__MATERIAL FOR THIS TASK__:
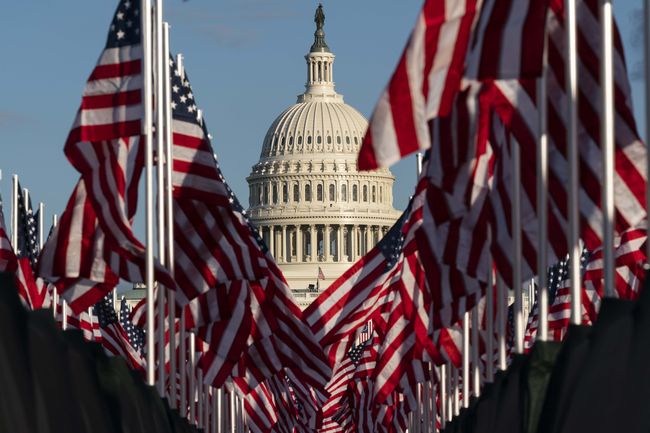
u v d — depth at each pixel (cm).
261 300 8800
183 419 8106
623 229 5328
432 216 5916
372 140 4372
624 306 4328
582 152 5278
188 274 7344
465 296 6738
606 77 4900
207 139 7481
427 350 8775
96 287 6888
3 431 3834
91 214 6328
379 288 9719
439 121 5475
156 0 6975
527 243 5972
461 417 8206
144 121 6116
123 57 6041
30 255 9806
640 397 3997
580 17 5178
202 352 9375
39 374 4275
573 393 4738
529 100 5378
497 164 6056
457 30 4456
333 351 9975
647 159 4644
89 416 4922
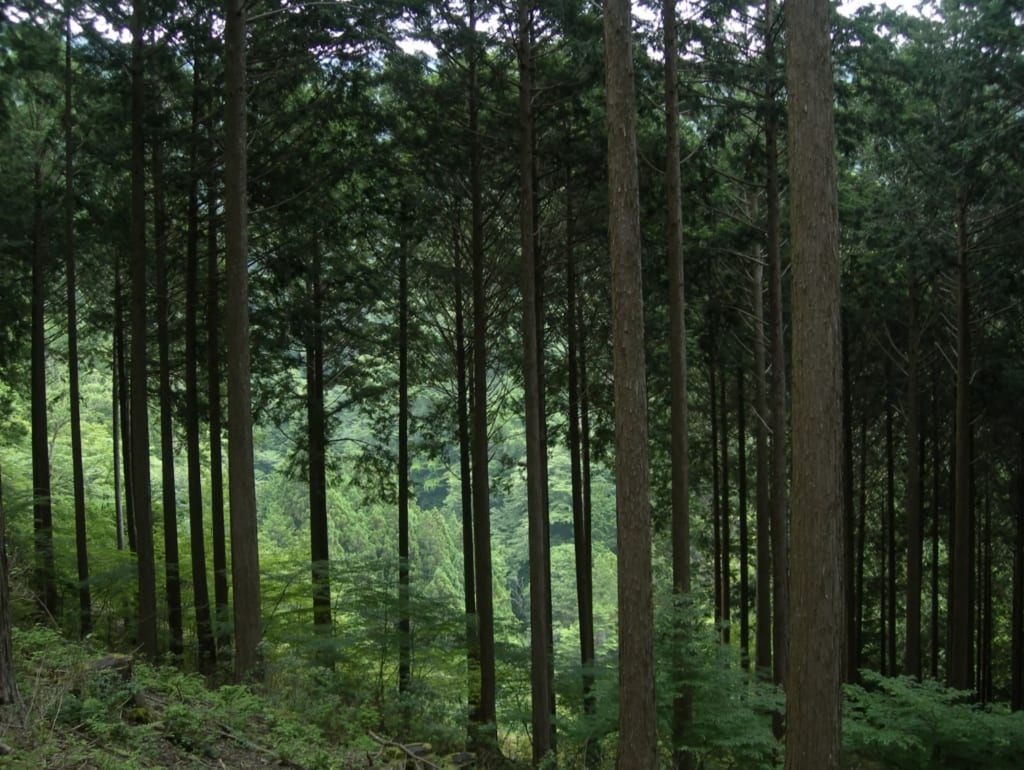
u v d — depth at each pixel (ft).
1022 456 65.67
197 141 43.24
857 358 70.03
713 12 39.83
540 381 51.42
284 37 40.01
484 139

__YOUR INSTRUCTIONS__: Copy only this, please: the line with "188 274 7344" and every line after it through the end of the data, with no pictures.

__SOLVED PROBLEM__:
188 274 7344
465 296 6738
606 77 4900
207 139 7481
427 350 8775
96 287 6888
3 431 3834
91 214 6328
379 288 9719
439 121 5475
156 0 6975
527 243 5972
461 417 8206
144 121 6116
123 57 6041
30 255 9806
640 397 3997
580 17 5178
202 352 9375
39 374 4275
573 393 4738
529 100 5378
497 164 6056
457 30 4456
333 351 9975
647 159 4644
89 416 4922
u v d — depth at each pixel (ft).
1022 456 65.67
197 141 43.24
857 358 70.03
713 12 39.83
540 381 51.42
284 37 40.01
484 139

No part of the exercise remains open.